──────── PROVIDED ENTRIES

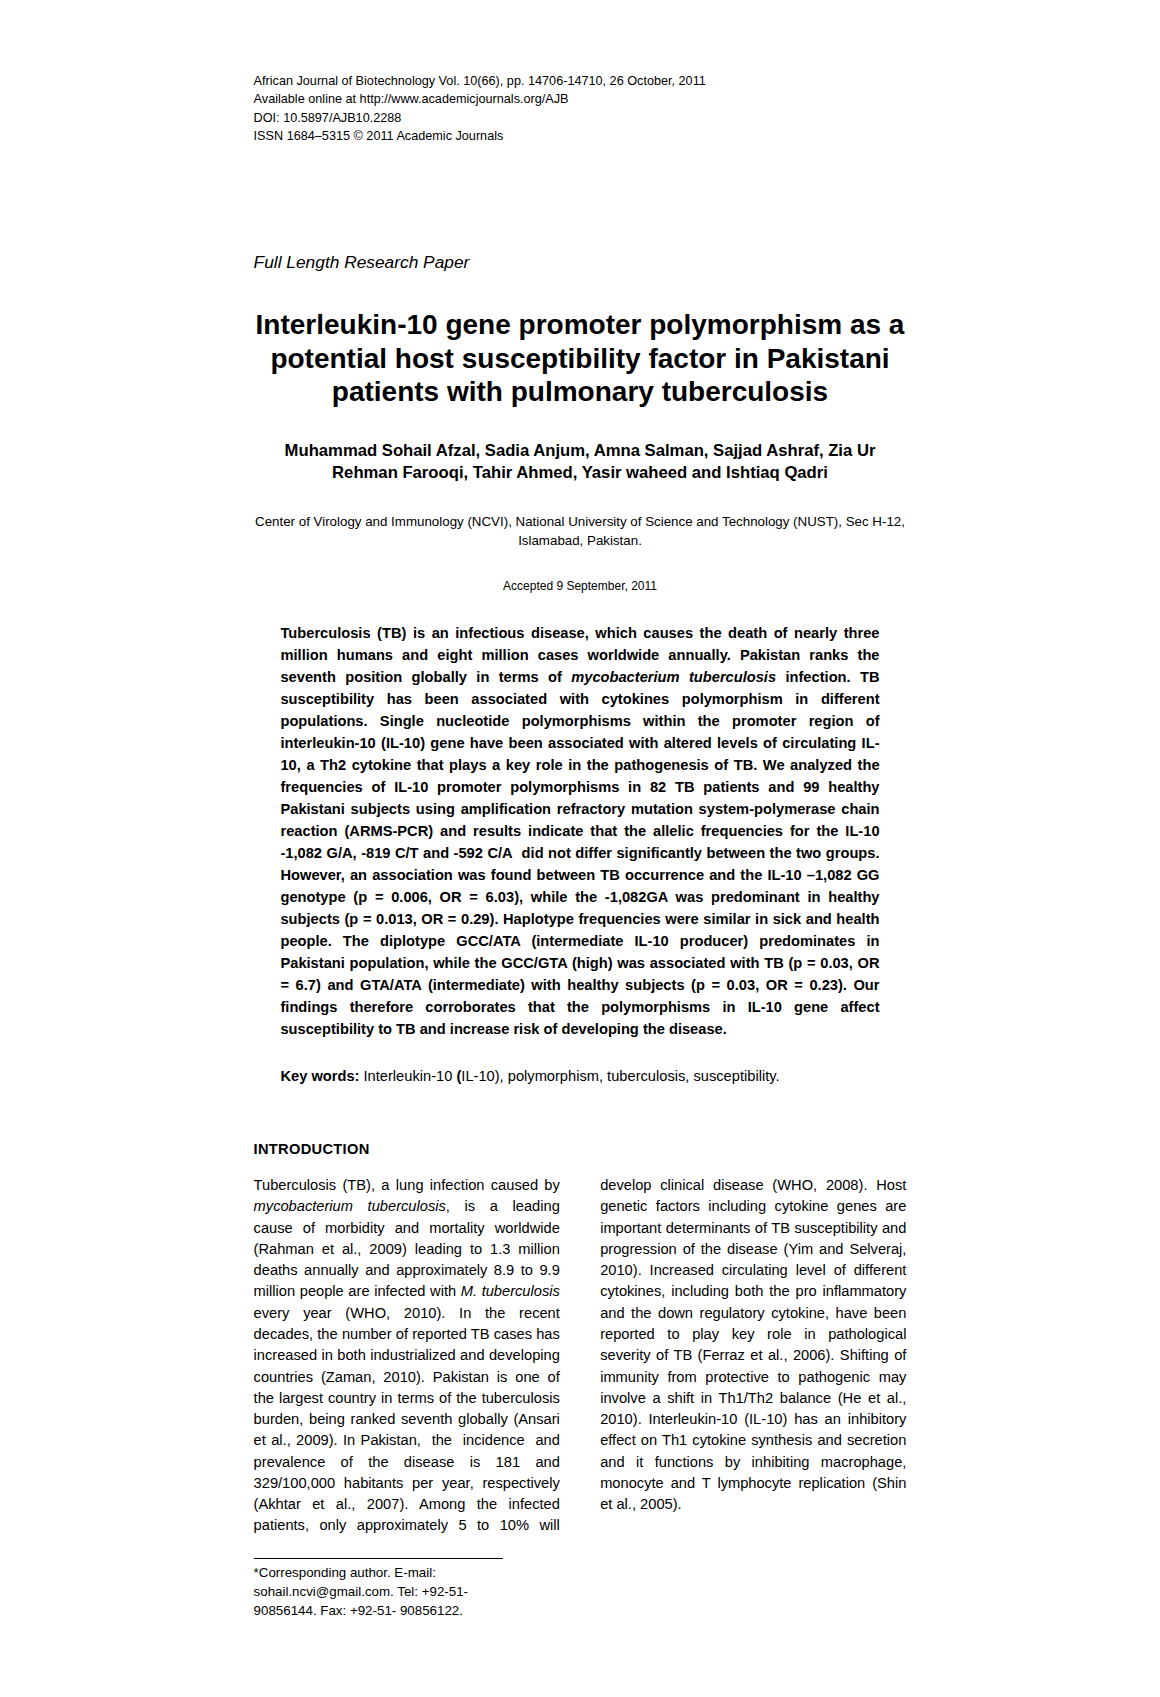African Journal of Biotechnology Vol. 10(66), pp. 14706-14710, 26 October, 2011
Available online at http://www.academicjournals.org/AJB
DOI: 10.5897/AJB10.2288
ISSN 1684–5315 © 2011 Academic Journals
Full Length Research Paper
Interleukin-10 gene promoter polymorphism as a potential host susceptibility factor in Pakistani patients with pulmonary tuberculosis
Muhammad Sohail Afzal, Sadia Anjum, Amna Salman, Sajjad Ashraf, Zia Ur Rehman Farooqi, Tahir Ahmed, Yasir waheed and Ishtiaq Qadri
Center of Virology and Immunology (NCVI), National University of Science and Technology (NUST), Sec H-12, Islamabad, Pakistan.
Accepted 9 September, 2011
Tuberculosis (TB) is an infectious disease, which causes the death of nearly three million humans and eight million cases worldwide annually. Pakistan ranks the seventh position globally in terms of mycobacterium tuberculosis infection. TB susceptibility has been associated with cytokines polymorphism in different populations. Single nucleotide polymorphisms within the promoter region of interleukin-10 (IL-10) gene have been associated with altered levels of circulating IL-10, a Th2 cytokine that plays a key role in the pathogenesis of TB. We analyzed the frequencies of IL-10 promoter polymorphisms in 82 TB patients and 99 healthy Pakistani subjects using amplification refractory mutation system-polymerase chain reaction (ARMS-PCR) and results indicate that the allelic frequencies for the IL-10 -1,082 G/A, -819 C/T and -592 C/A did not differ significantly between the two groups. However, an association was found between TB occurrence and the IL-10 –1,082 GG genotype (p = 0.006, OR = 6.03), while the -1,082GA was predominant in healthy subjects (p = 0.013, OR = 0.29). Haplotype frequencies were similar in sick and health people. The diplotype GCC/ATA (intermediate IL-10 producer) predominates in Pakistani population, while the GCC/GTA (high) was associated with TB (p = 0.03, OR = 6.7) and GTA/ATA (intermediate) with healthy subjects (p = 0.03, OR = 0.23). Our findings therefore corroborates that the polymorphisms in IL-10 gene affect susceptibility to TB and increase risk of developing the disease.
Key words: Interleukin-10 (IL-10), polymorphism, tuberculosis, susceptibility.
INTRODUCTION
Tuberculosis (TB), a lung infection caused by mycobacterium tuberculosis, is a leading cause of morbidity and mortality worldwide (Rahman et al., 2009) leading to 1.3 million deaths annually and approximately 8.9 to 9.9 million people are infected with M. tuberculosis every year (WHO, 2010). In the recent decades, the number of reported TB cases has increased in both industrialized and developing countries (Zaman, 2010). Pakistan is one of the largest country in terms of the tuberculosis burden, being ranked seventh globally (Ansari et al., 2009). In Pakistan, the incidence and prevalence of the disease is 181 and 329/100,000 habitants per year, respectively (Akhtar et al., 2007). Among the infected patients, only approximately 5 to 10% will develop clinical disease (WHO, 2008). Host genetic factors including cytokine genes are important determinants of TB susceptibility and progression of the disease (Yim and Selveraj, 2010). Increased circulating level of different cytokines, including both the pro inflammatory and the down regulatory cytokine, have been reported to play key role in pathological severity of TB (Ferraz et al., 2006). Shifting of immunity from protective to pathogenic may involve a shift in Th1/Th2 balance (He et al., 2010). Interleukin-10 (IL-10) has an inhibitory effect on Th1 cytokine synthesis and secretion and it functions by inhibiting macrophage, monocyte and T lymphocyte replication (Shin et al., 2005).
*Corresponding author. E-mail: sohail.ncvi@gmail.com. Tel: +92-51-90856144. Fax: +92-51- 90856122.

────────────────

▶ _TASK BRIEF_: Output every line of the records exactly, excluding all pictures.

▶ _ANSWER FOR THE TASK_:
African Journal of Biotechnology Vol. 10(66), pp. 14706-14710, 26 October, 2011
Available online at http://www.academicjournals.org/AJB
DOI: 10.5897/AJB10.2288
ISSN 1684–5315 © 2011 Academic Journals
Full Length Research Paper
Interleukin-10 gene promoter polymorphism as a potential host susceptibility factor in Pakistani patients with pulmonary tuberculosis
Muhammad Sohail Afzal, Sadia Anjum, Amna Salman, Sajjad Ashraf, Zia Ur Rehman Farooqi, Tahir Ahmed, Yasir waheed and Ishtiaq Qadri
Center of Virology and Immunology (NCVI), National University of Science and Technology (NUST), Sec H-12, Islamabad, Pakistan.
Accepted 9 September, 2011
Tuberculosis (TB) is an infectious disease, which causes the death of nearly three million humans and eight million cases worldwide annually. Pakistan ranks the seventh position globally in terms of mycobacterium tuberculosis infection. TB susceptibility has been associated with cytokines polymorphism in different populations. Single nucleotide polymorphisms within the promoter region of interleukin-10 (IL-10) gene have been associated with altered levels of circulating IL-10, a Th2 cytokine that plays a key role in the pathogenesis of TB. We analyzed the frequencies of IL-10 promoter polymorphisms in 82 TB patients and 99 healthy Pakistani subjects using amplification refractory mutation system-polymerase chain reaction (ARMS-PCR) and results indicate that the allelic frequencies for the IL-10 -1,082 G/A, -819 C/T and -592 C/A did not differ significantly between the two groups. However, an association was found between TB occurrence and the IL-10 –1,082 GG genotype (p = 0.006, OR = 6.03), while the -1,082GA was predominant in healthy subjects (p = 0.013, OR = 0.29). Haplotype frequencies were similar in sick and health people. The diplotype GCC/ATA (intermediate IL-10 producer) predominates in Pakistani population, while the GCC/GTA (high) was associated with TB (p = 0.03, OR = 6.7) and GTA/ATA (intermediate) with healthy subjects (p = 0.03, OR = 0.23). Our findings therefore corroborates that the polymorphisms in IL-10 gene affect susceptibility to TB and increase risk of developing the disease.
Key words: Interleukin-10 (IL-10), polymorphism, tuberculosis, susceptibility.
INTRODUCTION
Tuberculosis (TB), a lung infection caused by mycobacterium tuberculosis, is a leading cause of morbidity and mortality worldwide (Rahman et al., 2009) leading to 1.3 million deaths annually and approximately 8.9 to 9.9 million people are infected with M. tuberculosis every year (WHO, 2010). In the recent decades, the number of reported TB cases has increased in both industrialized and developing countries (Zaman, 2010). Pakistan is one of the largest country in terms of the tuberculosis burden, being ranked seventh globally (Ansari et al., 2009). In Pakistan, the incidence and prevalence of the disease is 181 and 329/100,000 habitants per year, respectively (Akhtar et al., 2007). Among the infected patients, only approximately 5 to 10% will develop clinical disease (WHO, 2008). Host genetic factors including cytokine genes are important determinants of TB susceptibility and progression of the disease (Yim and Selveraj, 2010). Increased circulating level of different cytokines, including both the pro inflammatory and the down regulatory cytokine, have been reported to play key role in pathological severity of TB (Ferraz et al., 2006). Shifting of immunity from protective to pathogenic may involve a shift in Th1/Th2 balance (He et al., 2010). Interleukin-10 (IL-10) has an inhibitory effect on Th1 cytokine synthesis and secretion and it functions by inhibiting macrophage, monocyte and T lymphocyte replication (Shin et al., 2005).
*Corresponding author. E-mail: sohail.ncvi@gmail.com. Tel: +92-51-90856144. Fax: +92-51- 90856122.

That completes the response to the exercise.